Thursday, September 20, 2007

A Sneaky Nexus Problem


I stole this from a sales and use tax speaker by the name of John Morrow, so all credit to him for illuminating this for me.

Let's say your company, years ago, made one sale in Wisconsin. After a few more sales, someone asks the question, "Shouldn't we be charging tax?" You do your research, realize you do have nexus and should charge tax. But you defer action because the amount of sales really aren't big enough to make it worthwhile.

Then, as the years progress, business increases steadily in Wisconsin. Now, ten years later, Wisconsin is a BIG state for you. If someone again asks the question, "Shouldn't we be charging tax?", the answer might be, "well, we looked at that years ago and decided we didn't have a problem."

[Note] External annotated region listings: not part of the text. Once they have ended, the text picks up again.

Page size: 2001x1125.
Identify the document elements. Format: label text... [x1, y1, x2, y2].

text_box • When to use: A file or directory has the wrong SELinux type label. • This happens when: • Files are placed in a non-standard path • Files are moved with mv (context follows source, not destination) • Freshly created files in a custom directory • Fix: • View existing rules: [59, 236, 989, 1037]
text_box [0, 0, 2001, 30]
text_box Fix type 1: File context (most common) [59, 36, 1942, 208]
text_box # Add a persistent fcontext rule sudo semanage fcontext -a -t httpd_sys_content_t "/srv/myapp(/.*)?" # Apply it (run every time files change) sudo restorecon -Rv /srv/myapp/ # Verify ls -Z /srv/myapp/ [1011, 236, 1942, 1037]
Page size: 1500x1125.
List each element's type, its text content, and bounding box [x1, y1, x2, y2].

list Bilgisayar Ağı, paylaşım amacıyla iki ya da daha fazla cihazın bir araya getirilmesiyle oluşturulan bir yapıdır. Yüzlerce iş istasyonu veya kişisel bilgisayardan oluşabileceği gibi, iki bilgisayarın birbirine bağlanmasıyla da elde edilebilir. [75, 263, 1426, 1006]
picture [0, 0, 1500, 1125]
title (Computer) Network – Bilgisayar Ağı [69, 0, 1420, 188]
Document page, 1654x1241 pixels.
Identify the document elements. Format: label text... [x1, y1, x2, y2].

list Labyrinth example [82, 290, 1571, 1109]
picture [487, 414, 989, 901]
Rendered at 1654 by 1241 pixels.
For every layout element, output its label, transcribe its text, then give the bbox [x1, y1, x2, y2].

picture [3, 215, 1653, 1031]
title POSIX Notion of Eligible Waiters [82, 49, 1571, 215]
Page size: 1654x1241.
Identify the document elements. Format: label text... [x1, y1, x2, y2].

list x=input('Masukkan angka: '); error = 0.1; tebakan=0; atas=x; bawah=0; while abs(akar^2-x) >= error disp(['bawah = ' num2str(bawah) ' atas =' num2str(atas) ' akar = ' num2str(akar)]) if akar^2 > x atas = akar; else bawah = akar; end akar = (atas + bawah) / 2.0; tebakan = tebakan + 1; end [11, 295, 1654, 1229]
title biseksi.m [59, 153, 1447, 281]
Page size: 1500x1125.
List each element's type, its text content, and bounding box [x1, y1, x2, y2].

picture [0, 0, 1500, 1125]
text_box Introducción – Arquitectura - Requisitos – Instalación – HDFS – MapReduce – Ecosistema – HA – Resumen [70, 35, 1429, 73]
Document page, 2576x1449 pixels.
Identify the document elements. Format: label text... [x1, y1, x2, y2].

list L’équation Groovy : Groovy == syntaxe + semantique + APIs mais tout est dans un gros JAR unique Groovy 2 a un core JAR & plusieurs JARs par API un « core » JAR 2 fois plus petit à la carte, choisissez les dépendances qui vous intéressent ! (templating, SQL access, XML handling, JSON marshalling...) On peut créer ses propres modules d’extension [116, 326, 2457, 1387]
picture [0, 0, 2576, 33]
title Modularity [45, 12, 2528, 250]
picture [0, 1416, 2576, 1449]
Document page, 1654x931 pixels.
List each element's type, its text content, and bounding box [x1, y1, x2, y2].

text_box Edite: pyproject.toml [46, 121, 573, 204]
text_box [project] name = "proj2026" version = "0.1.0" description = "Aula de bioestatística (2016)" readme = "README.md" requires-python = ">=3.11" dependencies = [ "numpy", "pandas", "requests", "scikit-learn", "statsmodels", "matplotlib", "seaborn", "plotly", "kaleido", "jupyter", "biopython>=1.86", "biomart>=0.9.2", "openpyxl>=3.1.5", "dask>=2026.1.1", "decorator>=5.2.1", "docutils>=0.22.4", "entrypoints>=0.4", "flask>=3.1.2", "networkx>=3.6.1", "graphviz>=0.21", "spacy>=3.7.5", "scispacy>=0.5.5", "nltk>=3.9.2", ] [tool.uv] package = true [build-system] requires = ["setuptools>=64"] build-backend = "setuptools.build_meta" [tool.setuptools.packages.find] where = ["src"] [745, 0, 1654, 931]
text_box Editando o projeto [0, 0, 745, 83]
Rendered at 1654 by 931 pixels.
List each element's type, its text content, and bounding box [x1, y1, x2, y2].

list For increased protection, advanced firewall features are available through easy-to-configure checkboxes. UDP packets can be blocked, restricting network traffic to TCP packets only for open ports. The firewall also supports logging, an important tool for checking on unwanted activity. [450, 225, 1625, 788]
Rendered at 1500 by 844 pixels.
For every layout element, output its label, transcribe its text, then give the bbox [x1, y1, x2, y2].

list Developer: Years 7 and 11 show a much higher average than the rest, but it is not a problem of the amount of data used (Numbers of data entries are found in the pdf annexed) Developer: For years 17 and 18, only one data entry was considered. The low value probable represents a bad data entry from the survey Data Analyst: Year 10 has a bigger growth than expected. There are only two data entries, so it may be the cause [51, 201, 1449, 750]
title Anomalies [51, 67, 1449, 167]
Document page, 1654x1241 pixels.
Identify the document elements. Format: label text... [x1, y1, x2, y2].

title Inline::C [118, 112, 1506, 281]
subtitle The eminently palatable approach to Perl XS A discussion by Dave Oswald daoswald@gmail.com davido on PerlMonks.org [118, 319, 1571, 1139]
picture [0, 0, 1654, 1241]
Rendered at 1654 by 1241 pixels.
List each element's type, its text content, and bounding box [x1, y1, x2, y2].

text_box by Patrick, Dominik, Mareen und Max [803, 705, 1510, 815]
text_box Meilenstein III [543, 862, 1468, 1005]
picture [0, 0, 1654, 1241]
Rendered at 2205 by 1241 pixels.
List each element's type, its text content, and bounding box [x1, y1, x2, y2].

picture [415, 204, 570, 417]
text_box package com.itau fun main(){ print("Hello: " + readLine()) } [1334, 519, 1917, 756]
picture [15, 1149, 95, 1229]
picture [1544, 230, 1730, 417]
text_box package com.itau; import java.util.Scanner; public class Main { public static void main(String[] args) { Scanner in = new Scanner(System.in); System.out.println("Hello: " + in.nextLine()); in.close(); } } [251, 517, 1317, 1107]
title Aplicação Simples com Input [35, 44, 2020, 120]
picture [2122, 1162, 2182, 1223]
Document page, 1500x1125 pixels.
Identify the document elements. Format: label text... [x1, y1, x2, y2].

A year later Wisconsin audits you and nails you for eleven years of taxes. Not only did you have nexus, but because you never filed a return, there is no statute of limitations protection for you.

There are three morals of this story:

1. Beware of your previous decisions. Conditions may have changed or the original decision may have been extremely wrong.

2. If you decide you don't have enough business in a state to worry about nexus, at least keep track of your sales in that state and regularly and frequently review the situation. Otherwise, eleven years go by and you get a big surprise.

3. In most states, you have not statute of limitations protection if you've never filed a return.